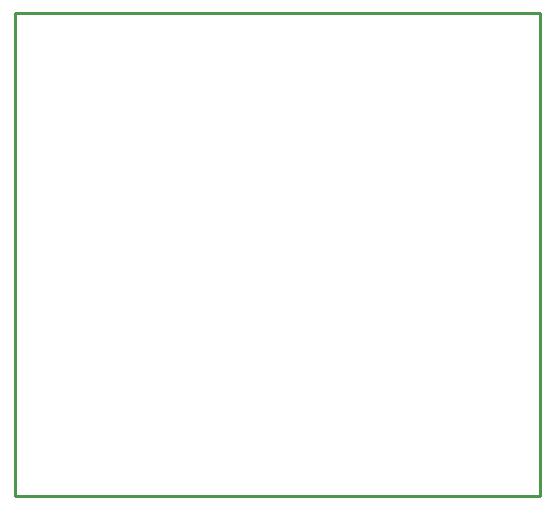
<source format=gm1>
%FSLAX25Y25*%
%MOIN*%
G70*
G01*
G75*
G04 Layer_Color=16711935*
%ADD10C,0.01000*%
%ADD11C,0.07087*%
%ADD12R,0.07087X0.07087*%
%ADD13R,0.14000X0.06800*%
%ADD14O,0.14000X0.06800*%
%ADD15C,0.00787*%
%ADD16C,0.07887*%
%ADD17R,0.07887X0.07887*%
%ADD18R,0.14800X0.07600*%
%ADD19O,0.14800X0.07600*%
D10*
X342000Y138500D02*
Y299500D01*
X517000D01*
Y138500D02*
Y299500D01*
X342000Y138500D02*
X517000D01*
X342000D02*
Y299500D01*
X517000D01*
Y138500D02*
Y299500D01*
X342000Y138500D02*
X517000D01*
M02*

</source>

• YOUR INSTRUCTIONS:
Please copy the entries in full. Leave each image out.

• EXERCISE ANSWER:
<source format=gm1>
%FSLAX25Y25*%
%MOIN*%
G70*
G01*
G75*
G04 Layer_Color=16711935*
%ADD10C,0.01000*%
%ADD11C,0.07087*%
%ADD12R,0.07087X0.07087*%
%ADD13R,0.14000X0.06800*%
%ADD14O,0.14000X0.06800*%
%ADD15C,0.00787*%
%ADD16C,0.07887*%
%ADD17R,0.07887X0.07887*%
%ADD18R,0.14800X0.07600*%
%ADD19O,0.14800X0.07600*%
D10*
X342000Y138500D02*
Y299500D01*
X517000D01*
Y138500D02*
Y299500D01*
X342000Y138500D02*
X517000D01*
X342000D02*
Y299500D01*
X517000D01*
Y138500D02*
Y299500D01*
X342000Y138500D02*
X517000D01*
M02*

</source>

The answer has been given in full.